Umbria, pensioni da fame
La scorsa settimana il Corriere dell'Umbria ha pubblicato una notizia che è passata quasi inosservata, derubricata a componente della normalità delle cose. Eppure si tratta di una notizia derivata dal notiziario sociale Inps, a pensarla bene, sconvolgente: oltre il 77% delle pensioni in Umbria sono inferiori ai mille euro al mese. La loro media è esattamente di 729,50 euro. Significa che i quattro quinti dei circa 320mila assegni pensionistici pagati in Umbria, non sono tali da assicurare ai loro percettori livelli di vita dignitosi, in qualche caso minimi. La percentuale umbra è superiore a quella nazionale che è comunque al di sopra del 70%. La cosa che colpisce con maggiore sgradevolezza nella nostra regione è il dato, per cosi dire, femminile.
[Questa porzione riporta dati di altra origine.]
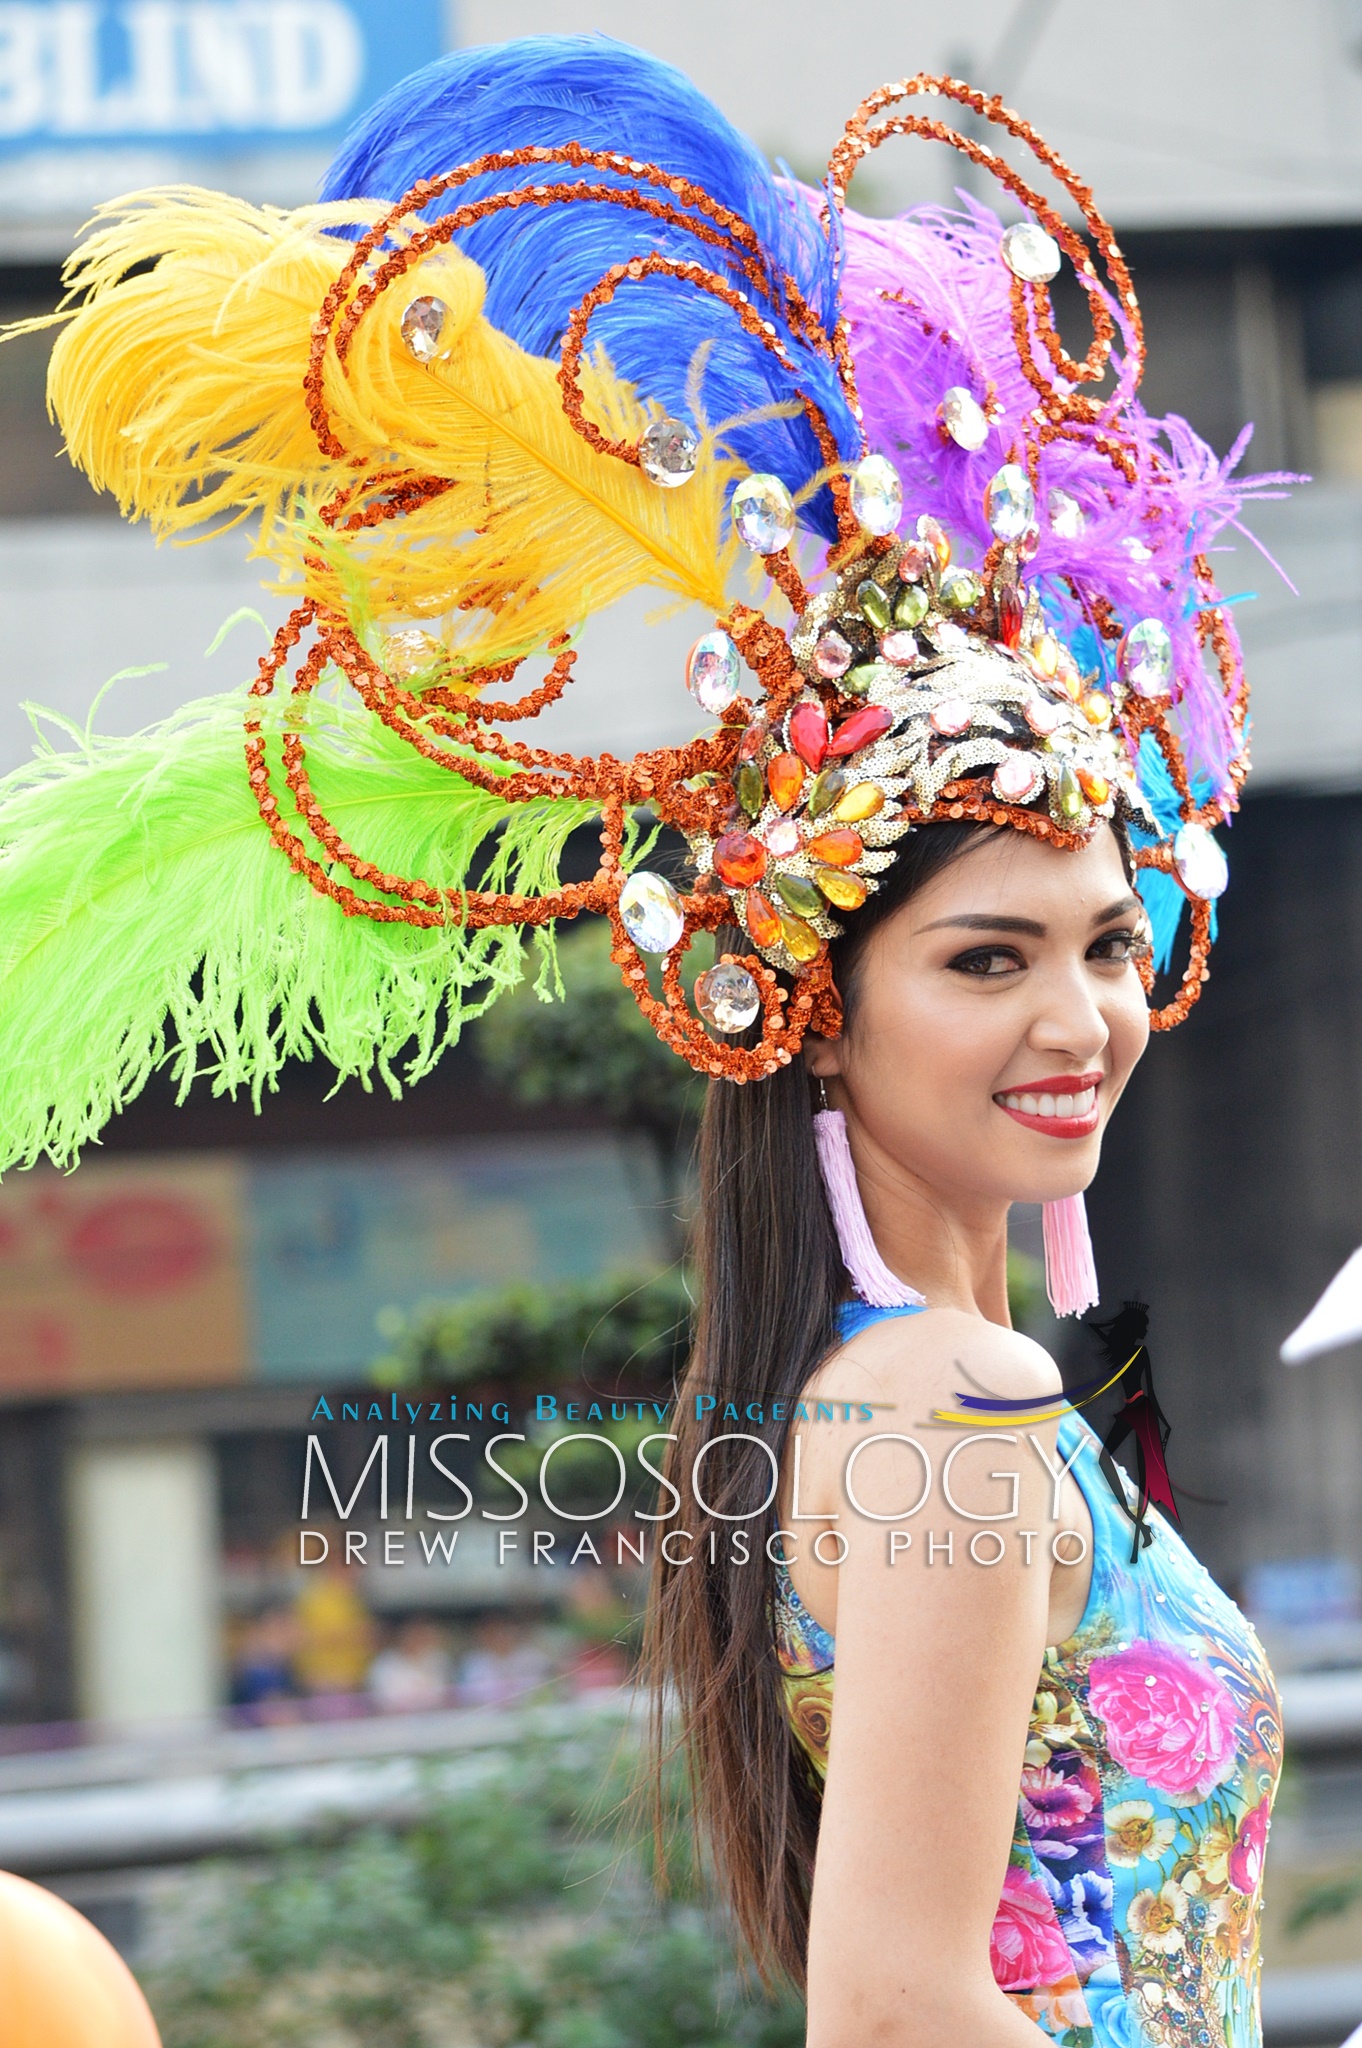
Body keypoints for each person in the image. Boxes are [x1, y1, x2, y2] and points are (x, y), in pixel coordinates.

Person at [0, 36, 1286, 2048]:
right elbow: (894, 2004)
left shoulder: (911, 1382)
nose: (1080, 1015)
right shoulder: (946, 1394)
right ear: (814, 1016)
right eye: (984, 959)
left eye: (1108, 941)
Le donne percepiscono un importo medio di 551,41 euro mensili. E' evidente che questi dati esprimono ancora l'arretratezza del sistema produttivo umbro del passato caratterizzato, basti pensare alla mezzadria o all'industria tessile, da contributi nulli o bassissimi (specie per la manodopera femminile) cui corrispondono altrettanto bassi importi pensionistici. La loro media a Terni è infatti superiore a quella perugina, per effetto di quelli degli ex siderurgici delle Acciaierie. Il futuro umbro non è comunque per nulla rassicurante. Continua a permanere infatti, anche se forse ridotto, un differenziale significativo tra i salari umbri, relativi contributi previdenziali e la media nazionale. La fortuna, per così dire, dei pensionati e delle pensionate umbre è che essi, in genere, sono ospitati in contesti familiari che attutiscono in maniera determinante i casi di estrema indigenza. Ma per chi è solo e abita m città, sono dolori. Si tratta di persone escluse da quella forma di economia curíense caratterizzata dalla pensione del padre o della madre che funge da reddito integrativo dello stipendio dei figli, sistema che, per anni, ha sorretto la struttura sociale umbra. La crisi, la disoccupazione, la difficoltà a trovare o recuperare lavoro lo hanno da tempo messo in difficoltà e, realisticamente, nulla lascia presagire che per il futuro, almeno di medio periodo, le cose possano cambiare in maniera significativa.
I dati di cui sopra fanno sommaria giustizia di uno capisaldi delle politiche di questi anni, che hanno guidato ad un progressivo e drastico ridimensionamento delle prestazioni sociali. La rappresentazione di un'Italia scialacquona che, nei decenni passati, avrebbe messo a carico delle nuove generazioni i propri lussi. Ne è stata fatta addirittura una questione di carattere morale. Sepolcri imbiancati! Ma di che lussi parlate, con mille o cinquecento euro di pensione al mese , dopo una vita di lavoro?!
Ora questa, che è una vera emergenza nazionale, è completamente ignorata dal mondo politico. E' una curiosa Italia quella nella quale viviamo, un Paese nel quale si cercano le risorse per esentare dal pagare le tasse sulla casa anche chi non è ha bisogno, oppure si da una mancia di ottanta euro (solo) a una parte dei lavoratori, ma non ci si cura minimamente di dare, ai più esposti e bisognosi (e anche a chi, dopo tanti anni di fatiche, ne avrebbe maggior diritto) condizioni di dignità.
Ora immancabilmente, a questo punto del ragionamento, viene proposta la presunta insostenibilità del sistema pensionistico. Ma questa pretesa insostenibilità è determinata, come si vede, non dal valore delle prestazioni. Essa è stabilita dai "mercati". Ridurre la moneta circolante, aumenta la sua forza. Questo concetto è stato così ben applicato in Europa e in Italia che ha dato origine ad una lunga fase deflattiva, dalla quale non vi sono segnali seri di ripresa. La sostenibilità può essere assicurata in due modi: quello di tagliare le prestazioni (cosa che è stata fatta senza tregua da vent'anni a questa parte) o aumentando gli introiti con una politica espansiva che combatta la disoccupazione.
Per questo, a ben pensarci, i pensionati attuali possono considerarsi anche fortunati. Loro, bene o male e anche se misera, una pensione ce l'hanno. Pe i giovani di oggi non ci sarà neanche quella.
Leonardo Caponi
Questo articolo è stato pubblicato dal quotidiano Corriere dell'Umbria di martedi 3 novembre 2015.
L'autore ha autorizzato la sua riproduzione anche su Umbrialeft.